About this exercise | Every record that follows should be written out again without any change.

Items listed in a dataset |
# # # # # # #

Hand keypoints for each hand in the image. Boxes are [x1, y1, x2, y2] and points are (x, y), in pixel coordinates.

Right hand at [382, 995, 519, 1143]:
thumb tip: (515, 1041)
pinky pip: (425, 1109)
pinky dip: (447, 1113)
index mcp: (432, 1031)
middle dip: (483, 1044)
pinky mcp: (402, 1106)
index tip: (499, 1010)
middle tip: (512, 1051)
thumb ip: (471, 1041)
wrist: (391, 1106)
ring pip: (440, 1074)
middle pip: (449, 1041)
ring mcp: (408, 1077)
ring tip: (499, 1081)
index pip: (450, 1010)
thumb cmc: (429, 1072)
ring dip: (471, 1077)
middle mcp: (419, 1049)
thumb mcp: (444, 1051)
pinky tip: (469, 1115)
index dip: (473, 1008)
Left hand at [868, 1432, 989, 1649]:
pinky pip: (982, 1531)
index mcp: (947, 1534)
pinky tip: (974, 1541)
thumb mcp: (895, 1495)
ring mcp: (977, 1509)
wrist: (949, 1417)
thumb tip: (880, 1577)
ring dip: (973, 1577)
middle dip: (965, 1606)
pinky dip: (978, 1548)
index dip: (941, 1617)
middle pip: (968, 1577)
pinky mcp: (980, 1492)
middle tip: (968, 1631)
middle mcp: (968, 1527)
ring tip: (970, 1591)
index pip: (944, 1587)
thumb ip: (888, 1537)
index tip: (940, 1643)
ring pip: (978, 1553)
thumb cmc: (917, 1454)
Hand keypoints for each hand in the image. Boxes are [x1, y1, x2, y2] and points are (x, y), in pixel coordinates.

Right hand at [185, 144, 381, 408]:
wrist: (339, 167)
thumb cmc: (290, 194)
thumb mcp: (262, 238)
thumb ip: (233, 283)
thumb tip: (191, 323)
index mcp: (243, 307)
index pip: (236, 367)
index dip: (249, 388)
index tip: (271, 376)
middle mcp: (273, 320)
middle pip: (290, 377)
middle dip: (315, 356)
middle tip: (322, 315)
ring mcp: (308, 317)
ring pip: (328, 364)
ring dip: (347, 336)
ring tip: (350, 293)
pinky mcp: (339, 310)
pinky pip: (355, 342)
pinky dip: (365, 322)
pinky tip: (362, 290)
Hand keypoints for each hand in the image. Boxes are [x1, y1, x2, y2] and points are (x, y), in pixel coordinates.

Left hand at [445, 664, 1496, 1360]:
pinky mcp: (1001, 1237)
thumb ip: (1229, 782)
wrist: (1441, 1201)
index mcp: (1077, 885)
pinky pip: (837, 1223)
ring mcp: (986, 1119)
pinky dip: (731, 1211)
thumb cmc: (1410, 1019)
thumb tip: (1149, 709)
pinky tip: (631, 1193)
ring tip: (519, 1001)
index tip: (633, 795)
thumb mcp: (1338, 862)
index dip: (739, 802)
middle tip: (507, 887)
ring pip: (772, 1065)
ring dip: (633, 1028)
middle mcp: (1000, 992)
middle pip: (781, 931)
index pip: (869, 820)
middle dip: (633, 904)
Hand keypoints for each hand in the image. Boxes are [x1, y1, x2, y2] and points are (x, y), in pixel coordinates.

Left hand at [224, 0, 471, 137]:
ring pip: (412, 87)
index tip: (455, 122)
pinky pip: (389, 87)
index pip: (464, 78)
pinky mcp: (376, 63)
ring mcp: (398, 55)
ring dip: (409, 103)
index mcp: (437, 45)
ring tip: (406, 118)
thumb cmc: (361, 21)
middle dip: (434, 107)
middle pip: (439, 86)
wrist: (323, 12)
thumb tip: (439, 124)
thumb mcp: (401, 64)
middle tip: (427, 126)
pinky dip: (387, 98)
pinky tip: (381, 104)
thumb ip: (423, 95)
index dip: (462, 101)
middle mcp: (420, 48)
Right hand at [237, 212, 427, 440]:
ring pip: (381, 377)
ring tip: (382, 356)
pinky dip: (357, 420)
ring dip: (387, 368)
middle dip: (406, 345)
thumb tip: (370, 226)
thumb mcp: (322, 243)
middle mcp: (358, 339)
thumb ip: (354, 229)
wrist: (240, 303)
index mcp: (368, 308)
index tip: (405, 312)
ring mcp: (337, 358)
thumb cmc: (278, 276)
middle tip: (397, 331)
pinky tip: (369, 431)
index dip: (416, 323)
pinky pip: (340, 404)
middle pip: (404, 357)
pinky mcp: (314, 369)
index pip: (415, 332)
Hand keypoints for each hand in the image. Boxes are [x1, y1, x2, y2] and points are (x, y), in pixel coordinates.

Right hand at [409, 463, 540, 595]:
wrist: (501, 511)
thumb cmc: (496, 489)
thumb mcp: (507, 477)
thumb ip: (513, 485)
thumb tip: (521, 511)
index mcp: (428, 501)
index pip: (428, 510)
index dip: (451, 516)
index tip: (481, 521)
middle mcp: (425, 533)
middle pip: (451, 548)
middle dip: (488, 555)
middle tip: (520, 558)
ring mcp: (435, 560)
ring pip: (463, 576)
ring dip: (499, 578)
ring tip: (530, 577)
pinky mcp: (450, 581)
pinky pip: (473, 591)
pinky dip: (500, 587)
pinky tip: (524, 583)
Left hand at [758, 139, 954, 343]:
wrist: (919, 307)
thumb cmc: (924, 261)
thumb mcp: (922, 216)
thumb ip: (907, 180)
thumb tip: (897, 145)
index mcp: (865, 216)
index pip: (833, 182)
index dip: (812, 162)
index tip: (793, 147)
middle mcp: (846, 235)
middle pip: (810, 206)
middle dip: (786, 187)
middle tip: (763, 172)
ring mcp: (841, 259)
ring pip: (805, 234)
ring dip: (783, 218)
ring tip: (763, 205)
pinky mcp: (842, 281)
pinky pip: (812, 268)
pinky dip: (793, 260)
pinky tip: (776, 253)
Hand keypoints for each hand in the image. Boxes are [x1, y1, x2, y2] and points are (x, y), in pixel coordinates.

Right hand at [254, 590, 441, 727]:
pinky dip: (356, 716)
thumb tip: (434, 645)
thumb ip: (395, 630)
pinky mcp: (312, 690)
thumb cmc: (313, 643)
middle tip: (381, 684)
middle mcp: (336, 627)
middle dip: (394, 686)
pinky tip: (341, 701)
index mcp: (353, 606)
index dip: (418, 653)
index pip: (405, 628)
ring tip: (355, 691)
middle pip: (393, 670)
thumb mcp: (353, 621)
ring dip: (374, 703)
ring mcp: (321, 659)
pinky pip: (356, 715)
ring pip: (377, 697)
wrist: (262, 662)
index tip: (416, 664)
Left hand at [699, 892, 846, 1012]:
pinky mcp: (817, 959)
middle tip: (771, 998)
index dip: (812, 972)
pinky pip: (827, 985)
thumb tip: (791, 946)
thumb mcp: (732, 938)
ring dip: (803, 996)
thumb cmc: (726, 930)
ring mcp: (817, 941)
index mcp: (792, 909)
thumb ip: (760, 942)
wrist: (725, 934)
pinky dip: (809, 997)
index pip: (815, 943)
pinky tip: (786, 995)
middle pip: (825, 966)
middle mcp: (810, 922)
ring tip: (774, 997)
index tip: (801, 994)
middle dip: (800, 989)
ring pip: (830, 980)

# # # # # # #

Final answer |
Hand keypoints for each hand in the image. Boxes are [x1, y1, x2, y2] and points are (x, y), in pixel coordinates.

Right hand at [382, 995, 519, 1143]:
thumb tip: (515, 1041)
pinky pip: (425, 1109)
pinky dip: (447, 1113)
index mcp: (432, 1031)
middle dip: (483, 1044)
pinky mcp: (402, 1106)
index tip: (499, 1010)
middle tip: (512, 1051)
thumb ip: (471, 1041)
wrist: (391, 1106)
ring pip: (440, 1074)
middle pip: (449, 1041)
ring mcp: (408, 1077)
ring tip: (499, 1081)
index pip: (450, 1010)
thumb cmc: (429, 1072)
ring dip: (471, 1077)
middle mcp: (419, 1049)
thumb mcp: (444, 1051)
pinky tip: (469, 1115)
index dip: (473, 1008)
Left hand at [868, 1432, 989, 1649]:
pinky pip: (982, 1531)
index mcp: (947, 1534)
pinky tip: (974, 1541)
thumb mcp: (895, 1495)
ring mcp: (977, 1509)
wrist: (949, 1417)
thumb tip: (880, 1577)
ring dip: (973, 1577)
middle dip: (965, 1606)
pinky dip: (978, 1548)
index dip: (941, 1617)
middle pip: (968, 1577)
pinky mcp: (980, 1492)
middle tip: (968, 1631)
middle mcp: (968, 1527)
ring tip: (970, 1591)
index pip: (944, 1587)
thumb ip: (888, 1537)
index tip: (940, 1643)
ring pip: (978, 1553)
thumb cmc: (917, 1454)
Hand keypoints for each hand in the image. Boxes are [x1, y1, x2, y2] and points are (x, y), in pixel coordinates.

Right hand at [185, 144, 381, 408]:
wrist: (339, 167)
thumb cmc: (290, 194)
thumb mcp: (262, 238)
thumb ip: (233, 283)
thumb tip: (191, 323)
index mcp: (243, 307)
index pip: (236, 367)
index dip: (249, 388)
index tip: (271, 376)
middle mcp: (273, 320)
middle pip: (290, 377)
middle dip: (315, 356)
middle tip: (322, 315)
ring mcp: (308, 317)
ring pip: (328, 364)
ring dip: (347, 336)
ring tip: (350, 293)
pinky mcp: (339, 310)
pinky pip: (355, 342)
pinky dip: (365, 322)
pinky tip: (362, 290)
Hand keypoints for each hand in the image. Boxes are [x1, y1, x2, y2] and points are (x, y), in pixel coordinates.

Left hand at [445, 664, 1496, 1360]:
pinky mcp: (1001, 1237)
thumb ip: (1229, 782)
wrist: (1441, 1201)
index mcp: (1077, 885)
pinky pip: (837, 1223)
ring mcp: (986, 1119)
pinky dip: (731, 1211)
thumb cmc: (1410, 1019)
thumb tip: (1149, 709)
pinky tip: (631, 1193)
ring tip: (519, 1001)
index tip: (633, 795)
thumb mcp: (1338, 862)
index dip: (739, 802)
middle tip: (507, 887)
ring pip: (772, 1065)
ring dip: (633, 1028)
middle mcp: (1000, 992)
middle pip: (781, 931)
index pip: (869, 820)
middle dip: (633, 904)
Hand keypoints for each hand in the image. Boxes are [x1, y1, x2, y2] and points are (x, y), in pixel coordinates.

Left hand at [224, 0, 471, 137]:
ring pip: (412, 87)
index tip: (455, 122)
pinky pip: (389, 87)
index pip: (464, 78)
pinky mcp: (376, 63)
ring mcp: (398, 55)
ring dip: (409, 103)
index mcp: (437, 45)
ring tip: (406, 118)
thumb cmc: (361, 21)
middle dip: (434, 107)
middle pip: (439, 86)
wrist: (323, 12)
thumb tip: (439, 124)
thumb mcp: (401, 64)
middle tip: (427, 126)
pinky dip: (387, 98)
pinky tip: (381, 104)
thumb ip: (423, 95)
index dip: (462, 101)
middle mcp: (420, 48)
Right hand at [237, 212, 427, 440]:
ring pip: (381, 377)
ring tip: (382, 356)
pinky dip: (357, 420)
ring dip: (387, 368)
middle dip: (406, 345)
thumb tip: (370, 226)
thumb mcp: (322, 243)
middle mcp: (358, 339)
thumb ip: (354, 229)
wrist: (240, 303)
index mcp: (368, 308)
index tip: (405, 312)
ring mcp: (337, 358)
thumb cmc: (278, 276)
middle tip: (397, 331)
pinky tip: (369, 431)
index dip: (416, 323)
pinky pip: (340, 404)
middle pip: (404, 357)
pinky mcp: (314, 369)
index pip: (415, 332)
Hand keypoints for each hand in the image. Boxes are [x1, y1, x2, y2] and points are (x, y), in pixel coordinates.

Right hand at [409, 463, 540, 595]:
wrist: (501, 511)
thumb cmc: (496, 489)
thumb mcp: (507, 477)
thumb ip: (513, 485)
thumb tip: (521, 511)
index mcp: (428, 501)
index pip: (428, 510)
index dip: (451, 516)
index tip: (481, 521)
middle mcp: (425, 533)
middle pip: (451, 548)
middle dip: (488, 555)
middle tip: (520, 558)
ring mcp: (435, 560)
ring pip: (463, 576)
ring dip: (499, 578)
ring tip: (530, 577)
pinky mcp: (450, 581)
pinky pip: (473, 591)
pinky dip: (500, 587)
pinky tip: (524, 583)
Left hand at [758, 139, 954, 343]:
wrist: (919, 307)
thumb cmc: (924, 261)
thumb mcp: (922, 216)
thumb ip: (907, 180)
thumb tip: (897, 145)
index mcp: (865, 216)
index pip: (833, 182)
index dip: (812, 162)
index tip: (793, 147)
middle mcp: (846, 235)
middle pip: (810, 206)
middle dip: (786, 187)
middle tip: (763, 172)
ring mcp: (841, 259)
ring pip: (805, 234)
ring dip: (783, 218)
ring tip: (763, 205)
pinky mcp: (842, 281)
pinky pip: (812, 268)
pinky dip: (793, 260)
pinky tip: (776, 253)
Hand keypoints for each hand in the image. Boxes are [x1, y1, x2, y2] and points are (x, y), in pixel coordinates.

Right hand at [254, 590, 441, 727]:
pinky dip: (356, 716)
thumb tip: (434, 645)
thumb ip: (395, 630)
pinky mcp: (312, 690)
thumb cmc: (313, 643)
middle tip: (381, 684)
middle mcp: (336, 627)
middle dip: (394, 686)
pinky tip: (341, 701)
index mcp: (353, 606)
index dip: (418, 653)
index pip: (405, 628)
ring tip: (355, 691)
middle pip: (393, 670)
thumb mcp: (353, 621)
ring dip: (374, 703)
ring mcp: (321, 659)
pinky pip: (356, 715)
ring pip: (377, 697)
wrist: (262, 662)
index tip: (416, 664)
Left hand at [699, 892, 846, 1012]:
pinky mcp: (817, 959)
middle tip: (771, 998)
index dip: (812, 972)
pinky pip: (827, 985)
thumb tip: (791, 946)
thumb mcp: (732, 938)
ring dip: (803, 996)
thumb cmc: (726, 930)
ring mcp: (817, 941)
index mcp: (792, 909)
thumb ip: (760, 942)
wrist: (725, 934)
pinky dip: (809, 997)
index pip: (815, 943)
pinky tip: (786, 995)
middle pip: (825, 966)
middle mcp: (810, 922)
ring tip: (774, 997)
index tip: (801, 994)
middle dip: (800, 989)
ring pip: (830, 980)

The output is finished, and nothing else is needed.